Plusieurs scientifiques de renom, à la pointe de la recherche sur le virus Ebola, plaident pour que certains traitements expérimentaux soient administrés aux personnels de santé africains. Bon sens ou folie ? L’affaire commence à faire grand bruit.
Il fallait s’y attendre : après l’étonnante rémission, cette semaine, du médecin américain Kent Brantly – qui a reçu un traitement expérimental pour lutter contre Ebola après avoir contracté la maladie au Liberia – plusieurs voix se sont élevées pour que les Africains malades puissent eux aussi bénéficier du précieux sérum.

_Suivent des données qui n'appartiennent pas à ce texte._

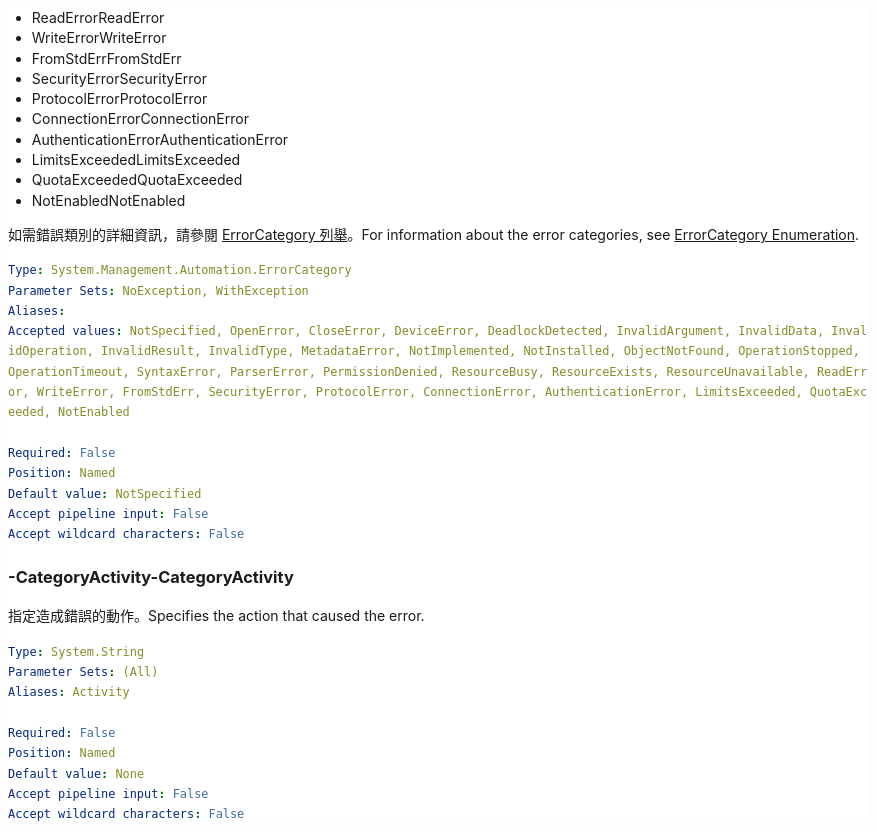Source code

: - <span data-ttu-id="b9848-161">ReadError</span><span class="sxs-lookup"><span data-stu-id="b9848-161">ReadError</span></span>
- <span data-ttu-id="b9848-162">WriteError</span><span class="sxs-lookup"><span data-stu-id="b9848-162">WriteError</span></span>
- <span data-ttu-id="b9848-163">FromStdErr</span><span class="sxs-lookup"><span data-stu-id="b9848-163">FromStdErr</span></span>
- <span data-ttu-id="b9848-164">SecurityError</span><span class="sxs-lookup"><span data-stu-id="b9848-164">SecurityError</span></span>
- <span data-ttu-id="b9848-165">ProtocolError</span><span class="sxs-lookup"><span data-stu-id="b9848-165">ProtocolError</span></span>
- <span data-ttu-id="b9848-166">ConnectionError</span><span class="sxs-lookup"><span data-stu-id="b9848-166">ConnectionError</span></span>
- <span data-ttu-id="b9848-167">AuthenticationError</span><span class="sxs-lookup"><span data-stu-id="b9848-167">AuthenticationError</span></span>
- <span data-ttu-id="b9848-168">LimitsExceeded</span><span class="sxs-lookup"><span data-stu-id="b9848-168">LimitsExceeded</span></span>
- <span data-ttu-id="b9848-169">QuotaExceeded</span><span class="sxs-lookup"><span data-stu-id="b9848-169">QuotaExceeded</span></span>
- <span data-ttu-id="b9848-170">NotEnabled</span><span class="sxs-lookup"><span data-stu-id="b9848-170">NotEnabled</span></span>

<span data-ttu-id="b9848-171">如需錯誤類別的詳細資訊，請參閱 [ErrorCategory 列舉](https://go.microsoft.com/fwlink/?LinkId=143600)。</span><span class="sxs-lookup"><span data-stu-id="b9848-171">For information about the error categories, see [ErrorCategory Enumeration](https://go.microsoft.com/fwlink/?LinkId=143600).</span></span>

```yaml
Type: System.Management.Automation.ErrorCategory
Parameter Sets: NoException, WithException
Aliases:
Accepted values: NotSpecified, OpenError, CloseError, DeviceError, DeadlockDetected, InvalidArgument, InvalidData, InvalidOperation, InvalidResult, InvalidType, MetadataError, NotImplemented, NotInstalled, ObjectNotFound, OperationStopped, OperationTimeout, SyntaxError, ParserError, PermissionDenied, ResourceBusy, ResourceExists, ResourceUnavailable, ReadError, WriteError, FromStdErr, SecurityError, ProtocolError, ConnectionError, AuthenticationError, LimitsExceeded, QuotaExceeded, NotEnabled

Required: False
Position: Named
Default value: NotSpecified
Accept pipeline input: False
Accept wildcard characters: False
```

### <span data-ttu-id="b9848-172">-CategoryActivity</span><span class="sxs-lookup"><span data-stu-id="b9848-172">-CategoryActivity</span></span>

<span data-ttu-id="b9848-173">指定造成錯誤的動作。</span><span class="sxs-lookup"><span data-stu-id="b9848-173">Specifies the action that caused the error.</span></span>

```yaml
Type: System.String
Parameter Sets: (All)
Aliases: Activity

Required: False
Position: Named
Default value: None
Accept pipeline input: False
Accept wildcard characters: False
```
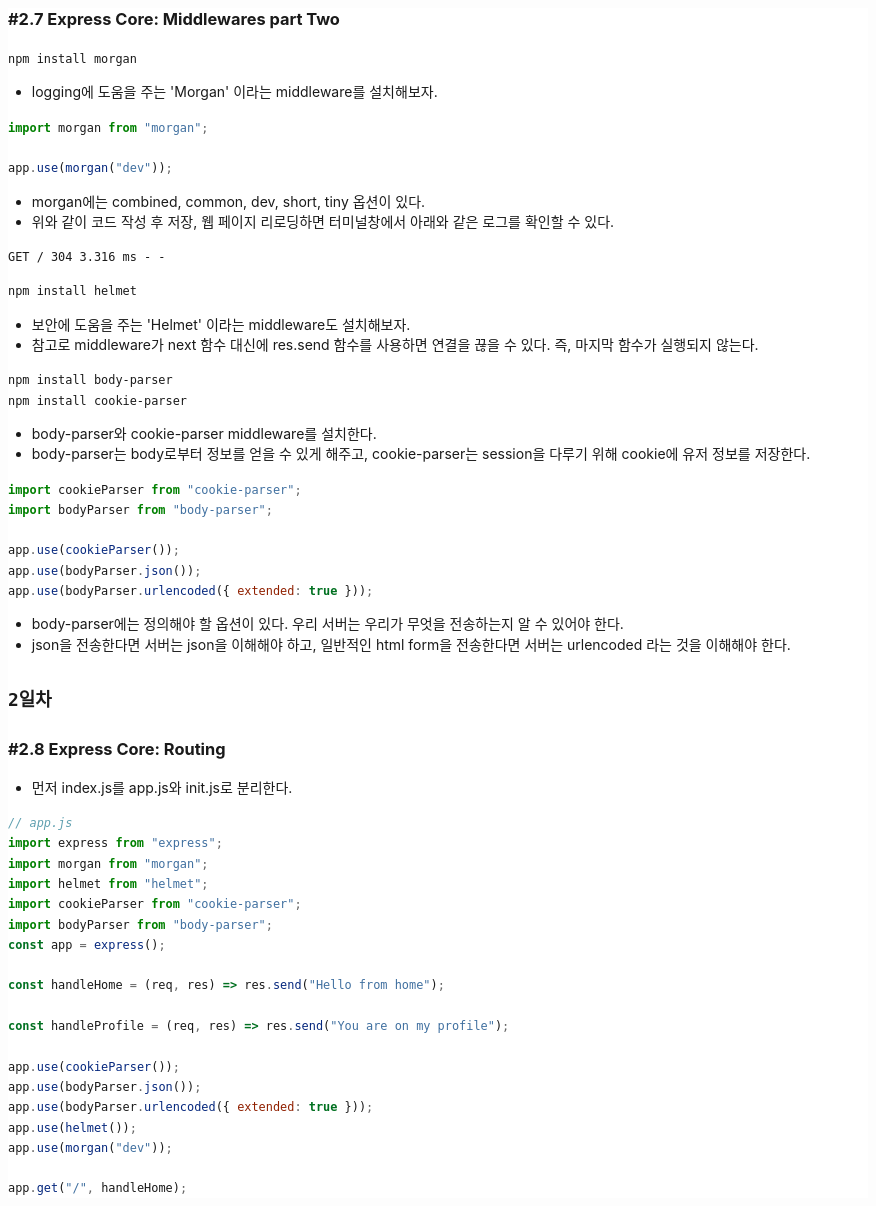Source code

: ### #2.7 Express Core: Middlewares part Two

`npm install morgan`

- logging에 도움을 주는 'Morgan' 이라는 middleware를 설치해보자.

```javascript
import morgan from "morgan";

app.use(morgan("dev"));
```

- morgan에는 combined, common, dev, short, tiny 옵션이 있다.
- 위와 같이 코드 작성 후 저장, 웹 페이지 리로딩하면 터미널창에서 아래와 같은 로그를 확인할 수 있다.

```
GET / 304 3.316 ms - -
```

`npm install helmet`

- 보안에 도움을 주는 'Helmet' 이라는 middleware도 설치해보자.
- 참고로 middleware가 next 함수 대신에 res.send 함수를 사용하면 연결을 끊을 수 있다. 즉, 마지막 함수가 실행되지 않는다.

`npm install body-parser`<br>
`npm install cookie-parser`

- body-parser와 cookie-parser middleware를 설치한다.
- body-parser는 body로부터 정보를 얻을 수 있게 해주고, cookie-parser는 session을 다루기 위해 cookie에 유저 정보를 저장한다.

```javascript
import cookieParser from "cookie-parser";
import bodyParser from "body-parser";

app.use(cookieParser());
app.use(bodyParser.json());
app.use(bodyParser.urlencoded({ extended: true }));
```

- body-parser에는 정의해야 할 옵션이 있다. 우리 서버는 우리가 무엇을 전송하는지 알 수 있어야 한다.
- json을 전송한다면 서버는 json을 이해해야 하고, 일반적인 html form을 전송한다면 서버는 urlencoded 라는 것을 이해해야 한다.

## `2일차`

### #2.8 Express Core: Routing

- 먼저 index.js를 app.js와 init.js로 분리한다.

```javascript
// app.js
import express from "express";
import morgan from "morgan";
import helmet from "helmet";
import cookieParser from "cookie-parser";
import bodyParser from "body-parser";
const app = express();

const handleHome = (req, res) => res.send("Hello from home");

const handleProfile = (req, res) => res.send("You are on my profile");

app.use(cookieParser());
app.use(bodyParser.json());
app.use(bodyParser.urlencoded({ extended: true }));
app.use(helmet());
app.use(morgan("dev"));

app.get("/", handleHome);

```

>> À lire sur France 24 : un sérum "sauve" deux Américains infectés au Liberia
Le médecin belge Peter Piot, grand nom de la profession qui a découvert le virus en 1976 au Zaïre (l’actuelle République démocratique du Congo, RDC), fait partie de ceux-là. Avec deux de ses confrères, David Heymann et Jeremy Farrar, le chercheur belge estime que plusieurs traitements en cours d’expérimentation – et qui ont déjà montré leur efficacité sur des singes - devraient être administrés aux personnels de santé africains.
"Les gouvernements africains devraient être autorisés à prendre des décisions informées concernant l’usage ou non de ces produits – par exemple pour protéger et traiter les travailleurs de santé qui courent des risques d’infection particulièrement élevés", ont écrit les trois chercheurs dans un communiqué commun, diffusé mardi 5 août.
Africains cobayes ?
Mais les Africains peuvent-ils servir de cobayes au seul nom de l’urgence sanitaire ? D’un point de vue éthique, le débat est hautement sensible. Ces produits sont en effet encore loin d’avoir passé tous les essais cliniques et les procédures d’homologation. Pour Peter Piot, pourtant, une réglementation stricte permettant la délivrance légale de certains de ces sérums à titre préventif n’est pas déraisonnable.
"Je pense que le moment est venu, au moins dans les capitales [africaines], d'offrir ce genre de traitements pour un usage compassionnel [réglementation permettant de rendre légal l'usage de médicaments non-autorisés, NDLR] mais aussi pour découvrir s'ils marchent afin d'être prêts pour la prochaine épidémie", a-t-il appelé de ses voeux le 31 juillet. Pour le chercheur, l'OMS est le seul organe capable de permettre une telle autorisation.
>> À voir sur France 24 : Au Liberia, des victimes d'Ebola ramassées en pleine rue
L’appel de ces trois médecins intervient au moment même où le président américain fait, lui, preuve de réticence et estime qu’il est prématuré de délivrer au grand public ces traitements non homologués. "Je pense que nous devons laisser la science nous guider. Et je ne pense pas que nous ayons toutes les informations pour déterminer si ce médicament [le sérum administré aux deux Américains] est efficace", a-t-il déclaré, mercredi. Une prudence que partage le Dr Anthony Fauci, directeur de l'Institut américain des allergies et des maladies infectieuses (NIAID). Le sérum n’a eu une "certaine" efficacité que chez deux patients, a-t-il expliqué. […] Nous devons être prudents avant de tirer des conclusions."
Un vaccin en 2015 ?
Le débat autour de l’administration de ce sérum anti-Ebola est né après l’étonnante rémission du docteur américain Kent Brantly. L’homme de 33 ans, gravement atteint par le virus, a été capable de se lever et prendre une douche quelques heures après avoir reçu par injection un sérum baptisé ZMapp - qui n’avait été testé auparavant que sur huit singes. L’anticorps, créé à base de cellules de souris infectées, a été développé par une firme de biotech américaine, Mapp Biopharmaceutical.
A l’heure où l’OMS fait état de plus de 930 morts en Afrique de l’ouest, aucun traitement n’est disponible sur le marché. Un nouveau foyer de la maladie vient d’apparaître au Nigeria où sept nouveaux cas ont été signalés. Un essai clinique du sérum ZMapp - testé sur des humains, donc - est prévu en septembre. Ses résultats seront connus à la mi-janvier 2015. Dans le meilleur des cas, un vaccin pourrait être prêt à la mi-2015.